Man sollte das einfach mal ausprobieren. Ich sage nicht, dass man eine bestimmte Gebetshaltung einnehmen muss, aber es kann hilfreich sein zu sagen: „Ich gehe jetzt mal auf meine Knie und bete.“ Ich schaue, wie sich das für mich anfühlt und was das bewirkt. Oder ich erhebe die Hände und lobe Gott. Oder ich stehe, wie vorhin einfach auf.
Das ist etwas, wo man merkt: Körper und Geist werden eins, und das passt irgendwie.
Wenn es hier heißt: „Ich beuge meine Knie vor dem Vater“, dann ist das die übliche Spannung, die es beim Beten gibt – aus Respekt und Liebe. Da ist dieses „Ich beuge mich vor Gott, ich anerkenne seine Autorität, er ist Gott“, und gleichzeitig rede ich zu meinem Vater.
Ihr habt das auch im Vaterunser: „Vater unser, der du bist im Himmel.“ Da habe ich auch dieses Vater, aber gleichzeitig: „Du bist da oben, und ich bin hier unten.“ Es ist ungewöhnlich, dass ich zu dir reden darf. Es ist nicht normal, dass wir das dürfen.
Wir haben Zugang zu Gott, dem Vater, durch das Blut des Herrn Jesus. Wir sind Teil dieser Familie, weil wir in Christus sind, weil wir Christen sind, weil wir an Jesus glauben.
Wir sind überhaupt alles, was wir haben und was wir sind, durch diese eine Beziehung.
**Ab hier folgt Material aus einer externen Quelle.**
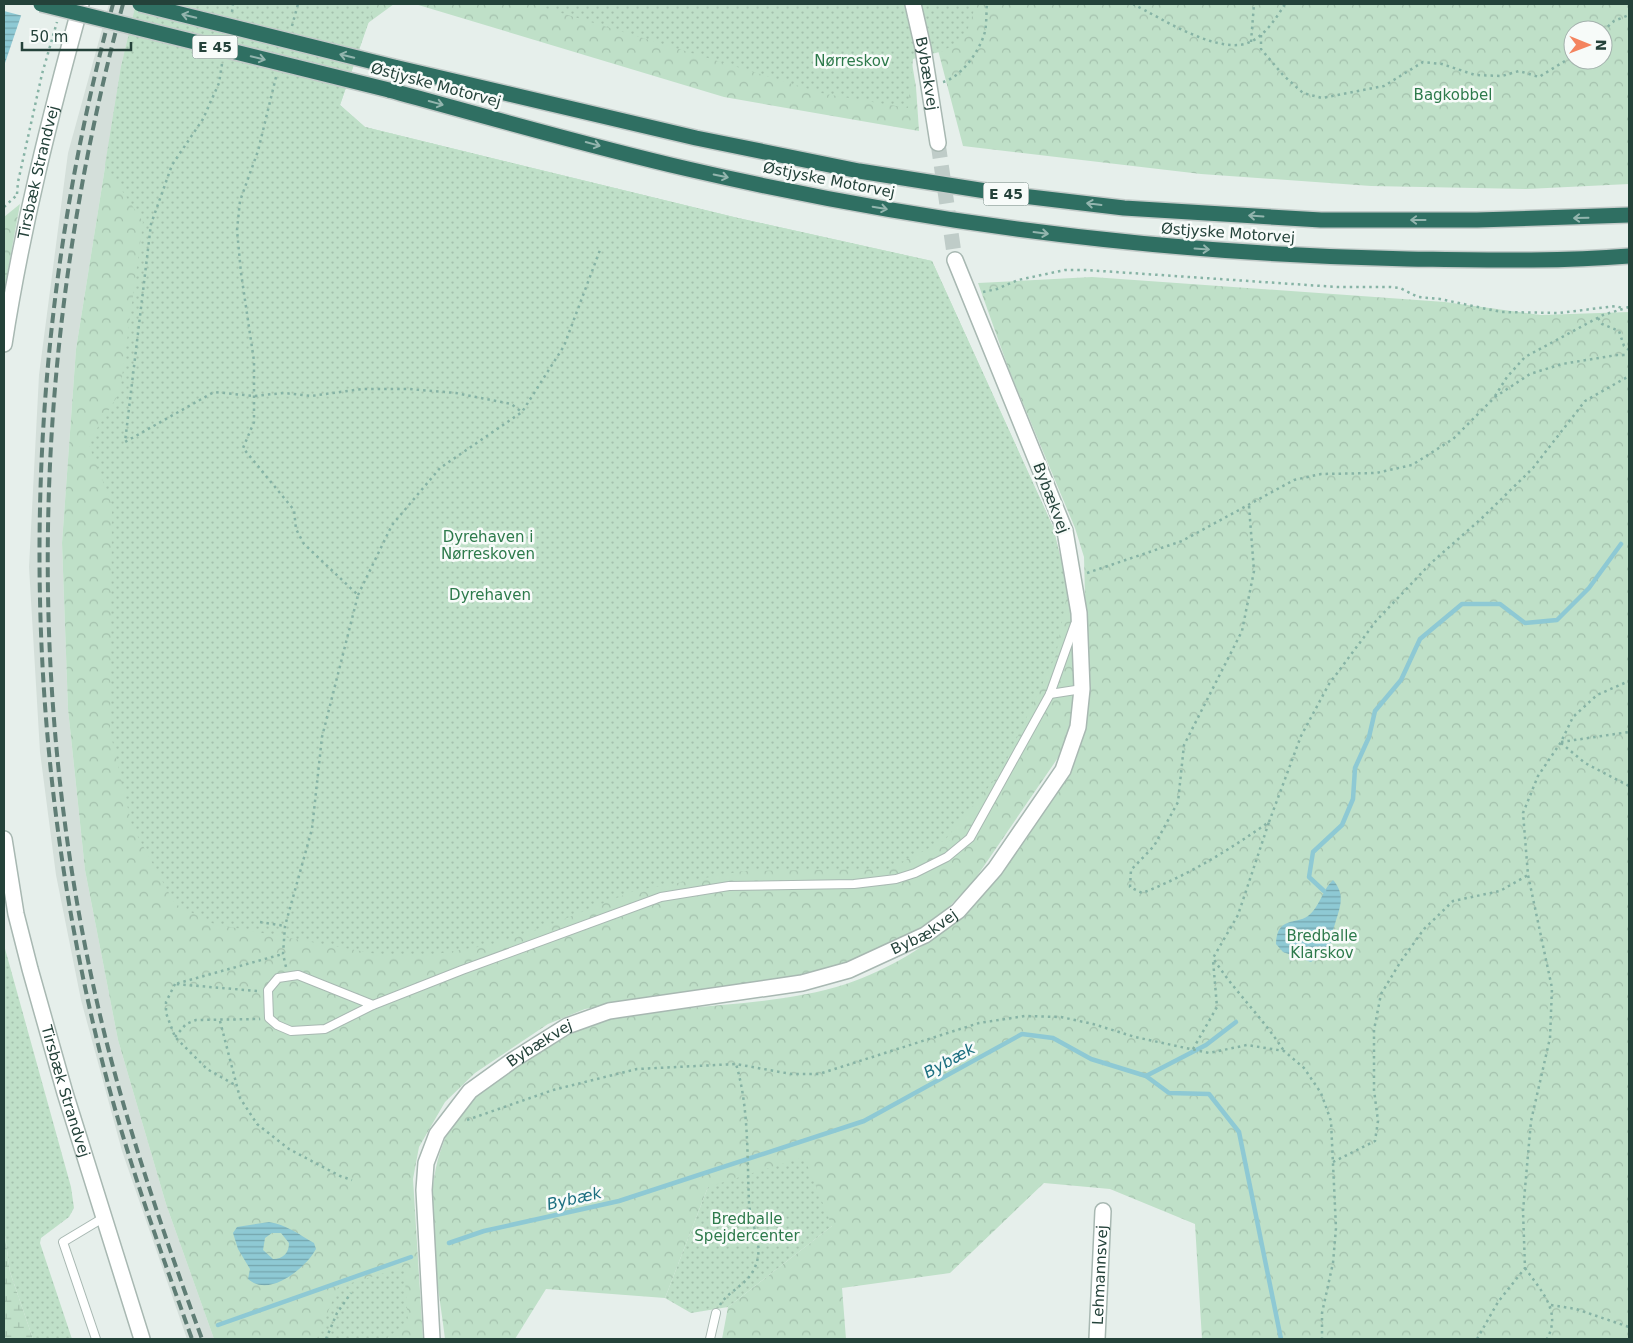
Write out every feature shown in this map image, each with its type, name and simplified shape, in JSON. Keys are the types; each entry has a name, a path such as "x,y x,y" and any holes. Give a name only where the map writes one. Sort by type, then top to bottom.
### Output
{"highway":[{"name":"Østjyske Motorvej","path":"41,4 389,90 688,169 861,204 995,228 1125,243 1322,257 1481,260 1629,256"},
{"name":"Østjyske Motorvej","path":"140,4 394,67 715,142 859,171 1005,194 1124,208 1321,220 1487,220 1629,215"}],"street":[{"name":"Tirsbæk Strandvej","path":"4,344 14,278 39,160 81,4"},
{"name":"Bybækvej","path":"913,4 938,143"},
{"name":"Bybækvej","path":"432,1339 424,1190 426,1163 437,1134 470,1091 512,1060 567,1026 609,1011 802,983 848,970 925,935 958,911 995,869 1063,770 1078,727 1082,689 1079,612 1065,531 967,295 955,260"},
{"name":"Tirsbæk Strandvej","path":"4,839 16,914 30,969 103,1218 142,1339"},
{"name":"Lehmannsvej","path":"1097,1339 1103,1212"}],"lane":[{"path":"373,1005 316,980 298,975 278,978 268,992 269,1018 277,1025 291,1031 304,1032 325,1029 373,1005 660,897 729,886 854,884 896,879 915,873 948,857 970,838 1050,694 1079,612"},
{"path":"1050,694 1082,689"},
{"path":"96,1339 64,1242 103,1218"},
{"path":"710,1339 716,1314"}],"path":[{"path":"232,15 233,4"},
{"path":"290,32 298,4"},
{"path":"929,87 947,81 975,54 984,34 987,4"},
{"path":"1133,4 1212,43 1236,45 1251,42 1261,35 1285,4"},
{"path":"1251,42 1254,4"},
{"path":"1613,22 1629,15"},
{"path":"17,195 18,182 42,74 57,21"},
{"path":"1261,35 1261,49 1282,75 1303,93 1322,98 1384,86 1423,62 1442,64 1475,75 1502,76 1519,71 1539,76 1563,62"},
{"path":"222,63 219,83 203,119 172,165 151,224 125,442 214,392 254,396 284,393 311,396 362,389 409,389 456,393 502,402 511,404 522,412"},
{"path":"279,69 258,151 240,200 237,230 241,273 254,361 254,422 243,448 294,510 296,529 304,544 358,595"},
{"path":"288,976 283,954 285,926 312,829 322,737 358,595 392,525 440,468 522,412 564,346 600,250"},
{"path":"967,295 997,289 1018,280 1065,270 1086,270 1173,277 1400,288 1418,297 1440,299 1502,312 1559,313 1616,306 1622,308"},
{"path":"1495,397 1507,377 1525,357 1598,318 1629,307"},
{"path":"1598,318 1602,324 1619,331 1624,346 1629,350"},
{"path":"1074,577 1182,541 1294,480 1321,474 1376,473 1412,464 1453,439 1495,397 1530,374 1562,364 1617,355 1629,355"},
{"path":"1193,1049 1217,1007 1213,958 1238,915 1268,822 1301,736 1329,684 1376,621 1430,563 1482,518 1533,468 1585,401 1629,376"},
{"path":"1249,506 1254,571 1242,631 1184,745 1178,802 1154,846 1131,870 1130,887 1142,893 1167,883 1231,849 1268,822"},
{"path":"1547,1339 1554,1319 1551,1305 1525,1268 1523,1211 1530,1121 1550,1038 1552,988 1528,875 1523,813 1538,776 1561,742 1573,717 1598,695 1629,681"},
{"path":"1561,742 1629,732"},
{"path":"1561,742 1585,763 1629,786"},
{"path":"1332,1162 1375,1141 1378,1121 1374,1090 1374,1030 1380,994 1401,961 1424,929 1453,902 1500,891 1528,875"},
{"path":"260,922 285,926"},
{"path":"237,1086 207,1069 175,1037 166,1013 166,1002 175,984 283,954"},
{"path":"1213,958 1241,998 1267,1025 1284,1051 1304,1068 1321,1093 1331,1120 1336,1228 1333,1263 1322,1314 1322,1339"},
{"path":"175,984 268,992"},
{"path":"461,1123 553,1090 637,1069 736,1064 791,1074 820,1074 979,1023 1025,1016 1061,1017 1093,1024 1135,1037 1209,1053 1247,1045 1284,1051"},
{"path":"175,1037 186,1024 196,1020 220,1021 269,1018"},
{"path":"220,1021 240,1098 256,1124 289,1149 340,1176 352,1180"},
{"path":"716,1314 721,1302 746,1282 758,1260 758,1237 749,1204 749,1155 743,1112 744,1089 736,1064"},
{"path":"1477,1339 1498,1302 1525,1268"},
{"path":"326,1339 337,1313 351,1293"},
{"path":"1551,1305 1576,1309 1629,1327"}],"shaded area":[{"path":"109,4 136,4 121,67 76,349 62,543 68,709 85,870 118,1040 166,1204 214,1339 187,1339 122,1151 81,1000 56,875 40,752 29,567 39,375 68,153"}],"green space":[{"name":"Dyrehaven i Nørreskoven","path":"136,4 394,4 368,23 340,105 365,127 738,218 932,261 1053,527 1068,589 1075,653 1074,716 1066,746 973,882 941,915 903,938 827,970 791,978 585,1009 548,1024 475,1073 445,1102 419,1147 413,1179 423,1339 214,1339 166,1204 118,1040 85,870 68,709 62,543 76,349 121,67"},
{"name":"Dyrehaven i Nørreskoven","path":"136,4 375,4 340,105 365,127 738,218 932,261 1053,527 1068,589 1056,655 1001,772 945,840 888,869 743,871 634,891 552,924 490,945 436,954 382,955 214,924 175,904 132,826 110,731 112,505 88,443 120,392 143,222 105,165 121,67"},
{"name":"Nørreskov","path":"415,4 902,4 916,87 919,131 724,97"},
{"name":"Nørreskov","path":"532,4 976,4 965,38 943,51 913,59 908,108 825,94"},
{"name":"Bagkobbel","path":"926,4 1629,4 1629,184 1527,189 1371,186 1201,174 963,146"},
{"path":"20,204 4,292 4,217"},
{"name":"Bredballe Klarskov","path":"1092,277 1445,302 1541,315 1629,312 1629,1339 1202,1339 1195,1224 1110,1189 1044,1183 950,1273 842,1288 846,1339 722,1339 728,1307 832,1226 708,1187 665,1298 546,1289 515,1339 445,1339 435,1266 432,1215 433,1190 436,1167 443,1144 456,1119 475,1097 509,1071 570,1035 601,1021 675,1009 784,998 826,990 877,972 907,956 949,927 961,916 1076,760 1088,716 1084,557 1075,528 1009,370 978,283"},
{"path":"4,945 71,1187 74,1208 69,1217 41,1238 40,1243 72,1339 33,1339 10,1272 4,1228"},
{"name":"Bredballe Spejdercenter","path":"804,1157 832,1226 728,1307 691,1313 665,1298 708,1187"},
{"path":"4,1228 10,1272 33,1339 4,1339"},
{"path":"404,1267 408,1321 386,1339 317,1339 338,1287"}],"water":[{"path":"4,4 25,4 4,66"},
{"path":"1333,880 1340,891 1341,901 1329,947 1311,962 1283,952 1276,944 1280,929 1283,925 1308,916"},
{"path":"269,1222 275,1223 292,1230 314,1243 316,1249 304,1265 286,1279 266,1285 256,1284 248,1279 250,1269 238,1249 233,1233 237,1227","holes":["272,1233 281,1233 289,1243 288,1250 282,1257 273,1259 263,1250 265,1238"]}],"pier":[{"path":"4,4 27,4 23,16 4,11"}],"waterway":[{"path":"1324,891 1309,877 1313,852 1342,825 1353,799 1355,768 1369,737 1375,711 1401,680 1420,639 1462,604 1500,604 1525,623 1557,620 1589,588 1621,544"},
{"path":"1146,1076 1206,1045 1236,1022"},
{"name":"Bybæk","path":"449,1243 484,1231 619,1201 864,1121 1022,1034 1053,1038 1091,1059 1146,1076 1169,1093 1209,1094 1239,1132 1281,1339"},
{"name":"Bybæk","path":"218,1325 411,1257"}],"tunnel":[{"path":"938,143 955,260"}],"railway":[{"path":"113,4 83,132 60,260 46,390 40,520 42,651 52,781 70,911 97,1040 128,1154 192,1339"},
{"path":"123,4 92,132 70,261 55,391 48,521 50,651 60,782 79,911 106,1040 150,1191 202,1339"}],"park label":[{"name":"Dyrehaven","path":"490,595"}]}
Das muss uns immer wieder klar sein. Am Ende liegt es überhaupt nicht an uns, sondern das ist alles Gnade.
Ich glaube, das ist etwas, das wir nicht oft genug hören können, auch wenn es sich nur ganz langsam in unserem Denken festsetzt.
Wir brauchen das ganz oft: zu begreifen, wer wir in Christus sind.
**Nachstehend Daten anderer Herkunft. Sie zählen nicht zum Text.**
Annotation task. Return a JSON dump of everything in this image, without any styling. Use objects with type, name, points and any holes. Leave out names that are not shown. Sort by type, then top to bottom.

Die biblische Bedeutung von Vaterschaft und Gottes Kenntnis
Deshalb beuge ich meine Knie vor dem Vater, von dem jede Vaterschaft in den Himmeln und auf Erden benannt wird.
Wenn die Bibel von einem Vater spricht, dann ist dieses Bild nicht nur ein Symbol für Nähe, sondern auch für Würde und Autorität. Biblisch betrachtet ist ein Vater jemand, bei dem ich bedingungslose Liebe erwarten darf – aber noch mehr. Ein Vater ist auch dazu da, mir Hoffnung zu geben und mir die Unterstützung zu bieten, damit für mich eine Zukunft möglich wird.
Außerdem gehören charakterbildende Erziehung und alle Arten von guten Gaben in der Bibel zu einem Vater. Das ist die biblische Vaterschaft. Sie ist nicht einfach nur das Patriarchat, also der Typ, der oben steht und den Ton angibt. Es ist viel mehr. Noch einmal: bedingungslose Liebe, zukunftsspendende Unterstützung, charakterbildende Erziehung und gute Gaben – das ist das, was im Bild eines biblischen Vaters zusammenläuft.
Wenn Paulus hier sagt: „Ich beuge meine Knie vor dem Vater, von dem jede Vaterschaft in den Himmeln und auf Erden benannt wird“, dann ist dieses Wort „Vaterschaft“ ein merkwürdiges Wort. Man könnte es vielleicht verständlicher mit „Familie“ oder „Familiengruppe“ übersetzen. Wenn etwas benannt wird, drückt dieser Prozess der Benennung Herrschaft aus.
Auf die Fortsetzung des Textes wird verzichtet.